In order to further enlarge the control range of the fuel metering, in the fuel system according to this example, the average angular speed of the valve body 21 over at least one working cycle of the combustion engine can be further raised to twice the speed of the crankshaft 4. In that operating condition, of which Fig. 7 represents an example, the valve body closes the spill channel 19 four times per working cycle of the combustion engine. In this operating condition, three of the closures are without effect, because they do not coincide with the high-pressure pump 14 delivering fuel under high pressure. The operating condition represented in Fig. 7 is that in which the fuel output is minimal, in that the angular speed of the valve body 21 during traversal of the second angular range, during which it closes off the spill channel 19, is maximally accelerated if this coincides with the high-pressure pump 14 supplying fuel under high pressure (line PUMP ACTIVE).
It is also possible to provide an intermediate operating condition in which the valve body 21 rotates at an average speed 1.5 times higher than the speed of the crankshaft 4 (that is, three times the lowest average speed of the valve body 21). In the proposed switch between different average angular speeds of the valve body 21, the fuel delivery decreases tendentially with the increase of the average angular speed of the valve body 21. As a result, extreme speeds and accelerations of the valve body 21 do not often occur. The fact is, a great demand for power (and hence a low average speed of the valve body 21 with respect to the angular speed of the crankshaft) is mostly
accompanied by higher speeds of the crankshaft and vice versa. Wear of the valve 20 and the drive 36 is thus prevented.
Wear of the valve 20 and the drive 36 is further prevented in that the angular speed of the valve body 21, at an average angular speed at which it also periodically closes off the spill channel 19 without this coinciding with delivery of fuel by the high-pressure pump 14, is varied only a single time per working cycle of the combustion engine, i.e., only in relation to simultaneous delivery of fuel by the high-pressure pump 14.

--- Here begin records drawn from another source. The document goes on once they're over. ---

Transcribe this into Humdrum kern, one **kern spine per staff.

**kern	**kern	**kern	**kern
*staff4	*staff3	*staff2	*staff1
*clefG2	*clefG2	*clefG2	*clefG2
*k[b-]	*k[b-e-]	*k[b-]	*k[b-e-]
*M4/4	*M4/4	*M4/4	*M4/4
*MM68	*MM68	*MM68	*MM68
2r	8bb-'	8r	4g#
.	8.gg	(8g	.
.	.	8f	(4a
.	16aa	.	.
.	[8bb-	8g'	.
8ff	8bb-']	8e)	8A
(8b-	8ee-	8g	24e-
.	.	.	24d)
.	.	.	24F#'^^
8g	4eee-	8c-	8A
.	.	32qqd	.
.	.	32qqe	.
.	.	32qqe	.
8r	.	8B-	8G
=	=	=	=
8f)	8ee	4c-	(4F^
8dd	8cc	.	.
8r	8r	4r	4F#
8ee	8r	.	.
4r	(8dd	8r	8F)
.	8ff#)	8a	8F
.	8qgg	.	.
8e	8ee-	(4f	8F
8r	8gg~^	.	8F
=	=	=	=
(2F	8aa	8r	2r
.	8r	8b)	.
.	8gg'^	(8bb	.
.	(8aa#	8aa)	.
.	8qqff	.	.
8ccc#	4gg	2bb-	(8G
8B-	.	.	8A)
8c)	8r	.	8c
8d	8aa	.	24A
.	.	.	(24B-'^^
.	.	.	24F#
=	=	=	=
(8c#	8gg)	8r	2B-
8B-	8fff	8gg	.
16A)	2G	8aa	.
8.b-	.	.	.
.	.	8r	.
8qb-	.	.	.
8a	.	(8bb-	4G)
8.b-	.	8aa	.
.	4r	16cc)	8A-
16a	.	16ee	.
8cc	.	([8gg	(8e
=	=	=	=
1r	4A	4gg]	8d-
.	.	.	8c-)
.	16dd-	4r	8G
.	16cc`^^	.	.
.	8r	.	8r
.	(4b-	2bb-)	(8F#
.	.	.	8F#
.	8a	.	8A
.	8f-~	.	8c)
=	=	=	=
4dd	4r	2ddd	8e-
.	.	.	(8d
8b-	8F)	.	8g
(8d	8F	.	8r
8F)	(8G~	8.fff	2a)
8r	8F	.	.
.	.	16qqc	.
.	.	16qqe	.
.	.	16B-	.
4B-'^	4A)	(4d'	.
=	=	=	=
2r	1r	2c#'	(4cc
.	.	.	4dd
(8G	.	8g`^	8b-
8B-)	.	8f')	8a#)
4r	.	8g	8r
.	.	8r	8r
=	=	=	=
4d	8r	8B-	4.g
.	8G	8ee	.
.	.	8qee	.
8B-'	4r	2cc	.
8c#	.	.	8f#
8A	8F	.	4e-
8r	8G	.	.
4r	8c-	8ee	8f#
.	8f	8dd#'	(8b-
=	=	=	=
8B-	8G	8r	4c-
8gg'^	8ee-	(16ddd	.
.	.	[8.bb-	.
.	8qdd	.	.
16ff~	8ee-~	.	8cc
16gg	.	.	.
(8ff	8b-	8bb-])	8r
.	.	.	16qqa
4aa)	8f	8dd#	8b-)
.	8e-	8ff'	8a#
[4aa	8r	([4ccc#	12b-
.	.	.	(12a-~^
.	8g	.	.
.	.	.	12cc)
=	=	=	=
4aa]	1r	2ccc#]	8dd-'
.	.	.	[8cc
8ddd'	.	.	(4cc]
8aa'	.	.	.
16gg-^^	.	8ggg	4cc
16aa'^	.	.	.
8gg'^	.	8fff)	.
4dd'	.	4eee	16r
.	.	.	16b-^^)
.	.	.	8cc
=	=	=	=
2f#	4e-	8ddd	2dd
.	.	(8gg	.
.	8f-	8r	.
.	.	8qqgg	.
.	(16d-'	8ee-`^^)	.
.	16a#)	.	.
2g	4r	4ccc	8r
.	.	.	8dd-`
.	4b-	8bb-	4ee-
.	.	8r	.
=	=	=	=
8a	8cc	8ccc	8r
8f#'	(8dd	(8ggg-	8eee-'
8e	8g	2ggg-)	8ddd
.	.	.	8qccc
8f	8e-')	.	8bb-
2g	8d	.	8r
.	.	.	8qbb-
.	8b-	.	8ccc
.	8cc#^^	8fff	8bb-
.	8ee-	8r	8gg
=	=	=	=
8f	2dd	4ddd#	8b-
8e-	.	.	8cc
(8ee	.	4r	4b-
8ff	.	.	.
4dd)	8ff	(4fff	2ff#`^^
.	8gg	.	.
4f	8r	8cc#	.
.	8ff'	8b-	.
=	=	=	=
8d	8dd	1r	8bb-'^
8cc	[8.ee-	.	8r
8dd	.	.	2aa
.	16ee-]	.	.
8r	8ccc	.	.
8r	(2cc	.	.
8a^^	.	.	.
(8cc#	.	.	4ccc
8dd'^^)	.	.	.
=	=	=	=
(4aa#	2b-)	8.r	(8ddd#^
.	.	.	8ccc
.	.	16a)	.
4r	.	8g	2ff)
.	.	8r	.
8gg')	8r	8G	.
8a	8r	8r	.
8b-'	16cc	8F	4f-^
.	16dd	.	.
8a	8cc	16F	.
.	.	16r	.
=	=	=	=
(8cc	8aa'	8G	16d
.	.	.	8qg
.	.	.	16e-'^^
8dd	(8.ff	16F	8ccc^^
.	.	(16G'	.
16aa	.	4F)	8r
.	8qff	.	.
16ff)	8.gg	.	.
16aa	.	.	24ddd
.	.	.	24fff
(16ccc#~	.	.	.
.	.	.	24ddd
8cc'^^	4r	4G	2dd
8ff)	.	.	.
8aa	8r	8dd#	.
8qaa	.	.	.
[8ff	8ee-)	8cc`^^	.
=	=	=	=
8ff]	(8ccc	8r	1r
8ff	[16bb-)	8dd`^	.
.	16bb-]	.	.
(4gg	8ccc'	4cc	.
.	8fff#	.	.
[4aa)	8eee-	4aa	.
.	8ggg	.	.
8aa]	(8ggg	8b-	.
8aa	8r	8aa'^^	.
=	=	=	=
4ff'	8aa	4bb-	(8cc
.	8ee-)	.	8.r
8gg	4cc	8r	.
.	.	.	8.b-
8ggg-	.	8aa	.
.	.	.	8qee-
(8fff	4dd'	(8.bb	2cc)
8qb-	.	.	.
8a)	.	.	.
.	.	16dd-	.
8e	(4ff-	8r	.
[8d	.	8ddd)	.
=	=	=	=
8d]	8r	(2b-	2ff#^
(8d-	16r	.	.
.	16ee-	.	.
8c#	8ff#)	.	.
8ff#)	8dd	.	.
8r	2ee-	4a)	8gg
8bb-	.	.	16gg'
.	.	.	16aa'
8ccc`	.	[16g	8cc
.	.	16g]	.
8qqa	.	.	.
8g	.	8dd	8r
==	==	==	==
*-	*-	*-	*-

Preferably, the lowest average angular speed of the valve body 21 over at least one working cycle of the combustion engine is equal to the simultaneously occurring angular speed of the crankshaft of the combustion engine. At this average speed, the valve body 21 closes the inlet port twice per working cycle of the combustion engine. This angular speed is so high that the portion of the rotatable valve body 21 that closes off the inlet port 23 can cover a relatively large angle in circumferential direction. As a result, at a given diameter of the valve body, it can be of robust design. Also, at a given robustness of the portion closing off the inlet port 23, the valve can have a relatively small diameter. A further advantage of a minimum average speed of the rotary valve higher than the lowest possible speed is that the closure and release of the inlet port 23 of the valve 20 is carried out faster. As a result, the fuel injection phase exhibits relatively steep flanks, which is advantageous for the effective atomization of the injected fuel at the beginning and the end of the injection phase and for accurately controlling the amount of injected fuel. It will be clear to those skilled in the art that within the framework of the present invention, many other embodiments and modes are possible. Thus, for instance, the valve body can be designed such that it closes off the spill channel several times per revolution. The rotation of the valve body relative to the crankshaft may also be influenced, for instance, by depressing and releasing different sections of a loop cord or chain.